Given that "the shooter" was a registered Independent, I am most certain, his horrific actions, do not speak of the nature of the entire body of independents.
But wonder how one person can make a difference no more -- for isn't it painfully obvious, and tragically true, in this moment; how an unconscionable act, by one person no less, can not only wreak havoc and destroy the lives of 20 innocent people, but also trigger an endless supply of careless, knee-jerk responses that in turn discredit friends, neighbors, countrymen and women of good heart -- all of us who lean just right of center who can feel it, one by one. throw a little more salt on our wounds why don't you.
All Americans -- feel real emotional pain -- and hold a heavy, heavy heart -- with what happened last Saturday; what happened does not usually happen, for by and large, we try to be of sound mind and body and act accordingly.
Tragically, the only person we can point to, is to the one crazy person who did it, Jared; who, for all intents and purposes, hindsight being what it is, showed all the signs he needed a little help; at twenty-two, Jared he is a man, who knowingly set out, in public, with a semi-automatic weapon to do harm -- and as we know now, he intended to do harm upon the life of Gabrielle Giffords and anyone else who got in his way -- and believed, he, himself, would not live to deal with the aftermath.

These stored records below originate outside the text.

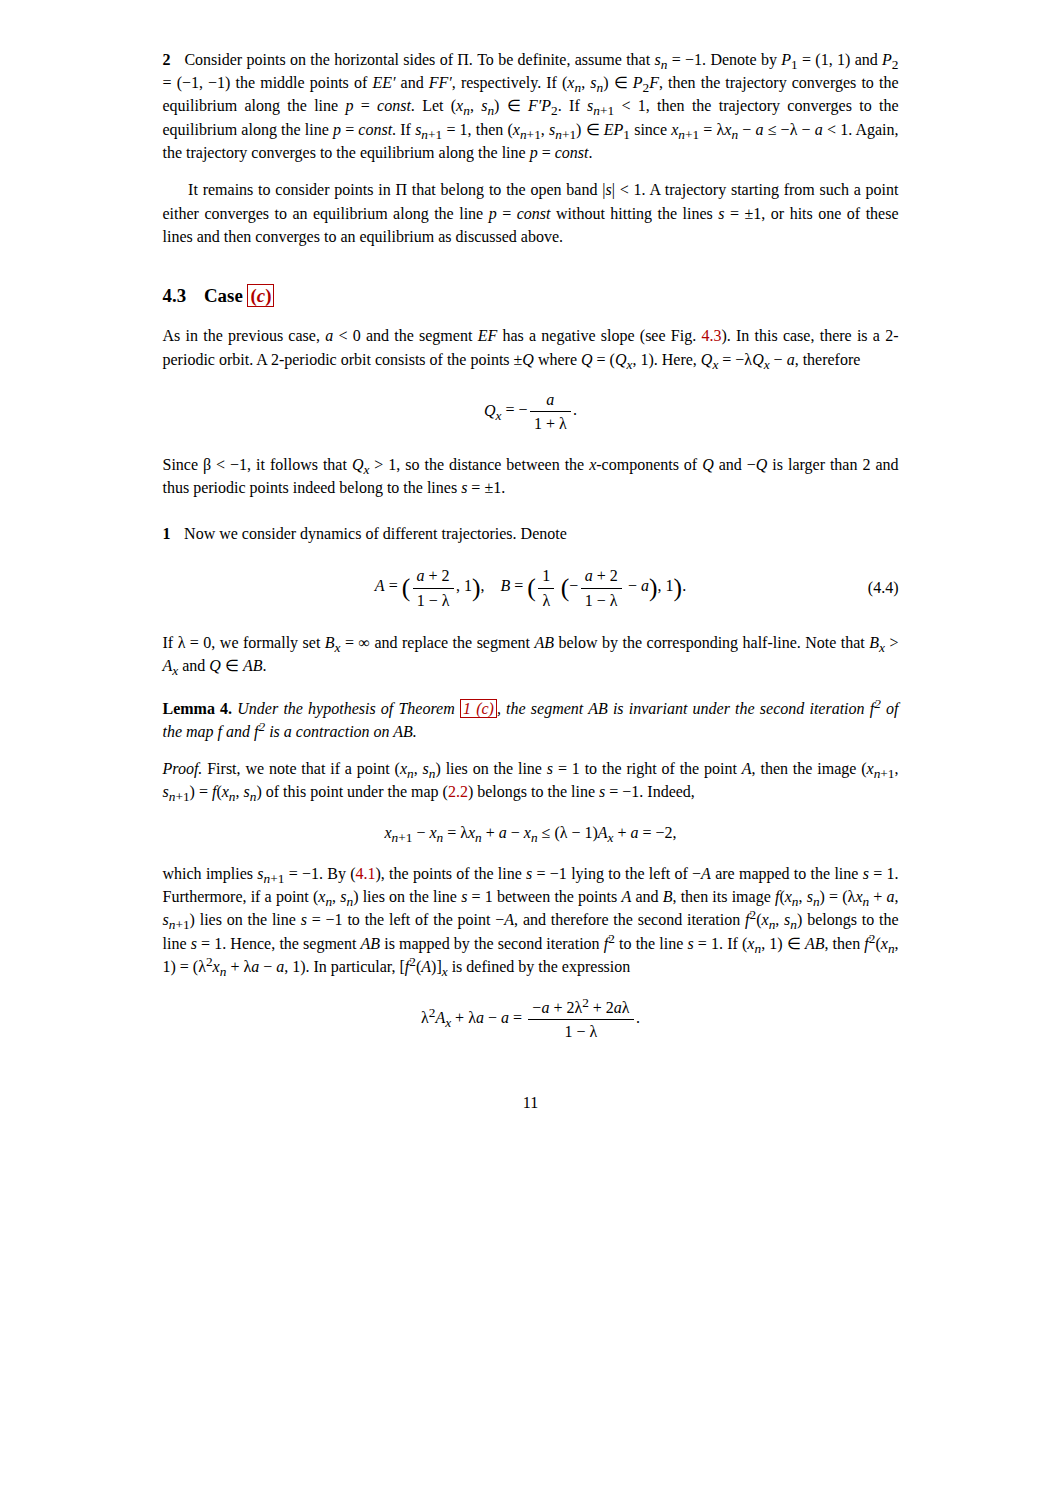2 Consider points on the horizontal sides of Π. To be definite, assume that sn = −1. Denote by P1 = (1, 1) and P2 = (−1, −1) the middle points of EE′ and FF′, respectively. If (xn, sn) ∈ P2F, then the trajectory converges to the equilibrium along the line p = const. Let (xn, sn) ∈ F′P2. If sn+1 < 1, then the trajectory converges to the equilibrium along the line p = const. If sn+1 = 1, then (xn+1, sn+1) ∈ EP1 since xn+1 = λxn − a ≤ −λ − a < 1. Again, the trajectory converges to the equilibrium along the line p = const.
It remains to consider points in Π that belong to the open band |s| < 1. A trajectory starting from such a point either converges to an equilibrium along the line p = const without hitting the lines s = ±1, or hits one of these lines and then converges to an equilibrium as discussed above.
4.3 Case (c)
As in the previous case, a < 0 and the segment EF has a negative slope (see Fig. 4.3). In this case, there is a 2-periodic orbit. A 2-periodic orbit consists of the points ±Q where Q = (Qx, 1). Here, Qx = −λQx − a, therefore
Qx = −a 1 + λ.
Since β < −1, it follows that Qx > 1, so the distance between the x-components of Q and −Q is larger than 2 and thus periodic points indeed belong to the lines s = ±1.
1 Now we consider dynamics of different trajectories. Denote
A = (a + 21 − λ, 1), B = (1 λ (−a + 21 − λ − a), 1). (4.4)
If λ = 0, we formally set Bx = ∞ and replace the segment AB below by the corresponding half-line. Note that Bx > Ax and Q ∈ AB.
Lemma 4. Under the hypothesis of Theorem 1 (c), the segment AB is invariant under the second iteration f2 of the map f and f2 is a contraction on AB.
Proof. First, we note that if a point (xn, sn) lies on the line s = 1 to the right of the point A, then the image (xn+1, sn+1) = f(xn, sn) of this point under the map (2.2) belongs to the line s = −1. Indeed,
xn+1 − xn = λxn + a − xn ≤ (λ − 1)Ax + a = −2,
which implies sn+1 = −1. By (4.1), the points of the line s = −1 lying to the left of −A are mapped to the line s = 1. Furthermore, if a point (xn, sn) lies on the line s = 1 between the points A and B, then its image f(xn, sn) = (λxn + a, sn+1) lies on the line s = −1 to the left of the point −A, and therefore the second iteration f2(xn, sn) belongs to the line s = 1. Hence, the segment AB is mapped by the second iteration f2 to the line s = 1. If (xn, 1) ∈ AB, then f2(xn, 1) = (λ2xn + λa − a, 1). In particular, [f2(A)]x is defined by the expression
λ2Ax + λa − a = −a + 2λ2 + 2aλ 1 − λ.
11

He said his good-byes.
Look, one bad apple should not spoil it for the whole bunch, that's all I'm saying right now; this kind of regulation and continuous taking away of the freedoms and civil liberties of a good people is not the answer; for then, Sam Adams would be absolutely right on target in a people becoming 'abject slaves.'
Talk about a moving target, we seem to be missing the point; good people in, good people out. wax on, wax off. it is a tedious drill, but over time, it truly works.
Before I close, a few noteworthy individuals seem to stand out, reacting with eloquence and grace and compassion is Governor Jan Brewer; if you were able to catch her State of the State address you know what I am talking about -- of course, it wasn't a S of S address at all...understandably, that will be saved for another day. Her remarks were beautiful, thoughtful, unwavering in her commitment to hold the candle of fearless leader, even after being thrust into a state of utter devastation and loss.
Upon Gov. Brewer's lead, the entire legislative body gave a standing ovation to Daniel Hernandez, an intern of only one week for Giffords local congressional offices, who selflessly acted without thinking, and quickly came to her aid in the seconds after being struck by gunfire; he held her up, applied pressure to her wound, and spoke to her, calmly encouraging her to hold on while awaiting paramedics; as Gov. Brewer pointed out, he probably saved her life, without thinking of his own...perhaps another Adams in our midst.
America, in actions and in our words, let us do no harm -- today and always.